__TASK ITEM__:
Your answer must be the full set of records, copied exactly, with no pictures in it.

__DATA IN THIS EXERCISE__:
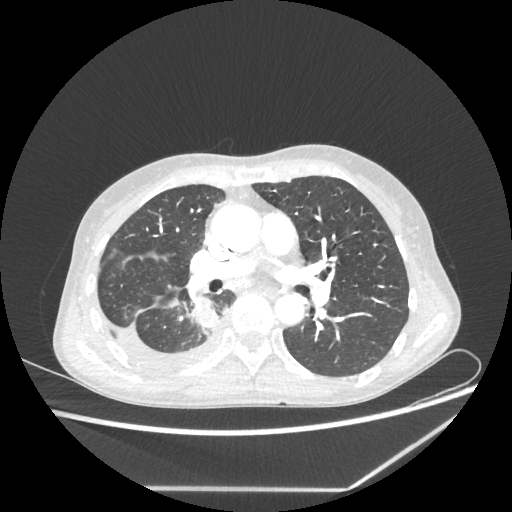
Chest CT, one axial slice; slice 130 of 237 in the series (ordered by position); reconstruction kernel STANDARD; 80 kVp; lung window (W 1500 / L -600 HU); 512 × 512 image matrix. Patient: female, 59 years. From the clinical record (not read from this slice): clinical TNM (as recorded): T1c N1 M1.
Outlined on this slice (bounding box drawn by a radiologist):
- lung tumour (recorded histology: adenocarcinoma): box from (x=191, y=300) to (x=218, y=331) px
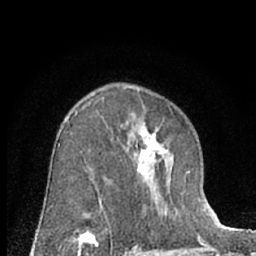
Breast MRI (dynamic contrast-enhanced), one axial slice. Slice 42 of 66 in the series (ordered by position). Cropped to one breast. Dynamic contrast-enhanced series, time point 2 of 7 at this slice position (early post-contrast). 1.5 T. TE 3 ms, TR 6.3 ms. 256 × 256 image matrix, field of view 145 × 145 mm. Female patient.
Structures marked on this image (semi-automatically segmented with operator editing):
- enhancing-tissue mask used for the functional tumour volume (all voxels passing the contrast-enhancement thresholds inside the analysis volume; usually the tumour): bounding box <101,124,174,219> (left, top, right, bottom; pixels)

__SOLUTION TO THIS TASK__:
Chest CT, one axial slice; slice 130 of 237 in the series (ordered by position); reconstruction kernel STANDARD; 80 kVp; lung window (W 1500 / L -600 HU); 512 × 512 image matrix. Patient: female, 59 years. From the clinical record (not read from this slice): clinical TNM (as recorded): T1c N1 M1.
Outlined on this slice (bounding box drawn by a radiologist):
- lung tumour (recorded histology: adenocarcinoma): box from (x=191, y=300) to (x=218, y=331) px
Breast MRI (dynamic contrast-enhanced), one axial slice. Slice 42 of 66 in the series (ordered by position). Cropped to one breast. Dynamic contrast-enhanced series, time point 2 of 7 at this slice position (early post-contrast). 1.5 T. TE 3 ms, TR 6.3 ms. 256 × 256 image matrix, field of view 145 × 145 mm. Female patient.
Structures marked on this image (semi-automatically segmented with operator editing):
- enhancing-tissue mask used for the functional tumour volume (all voxels passing the contrast-enhancement thresholds inside the analysis volume; usually the tumour): bounding box <101,124,174,219> (left, top, right, bottom; pixels)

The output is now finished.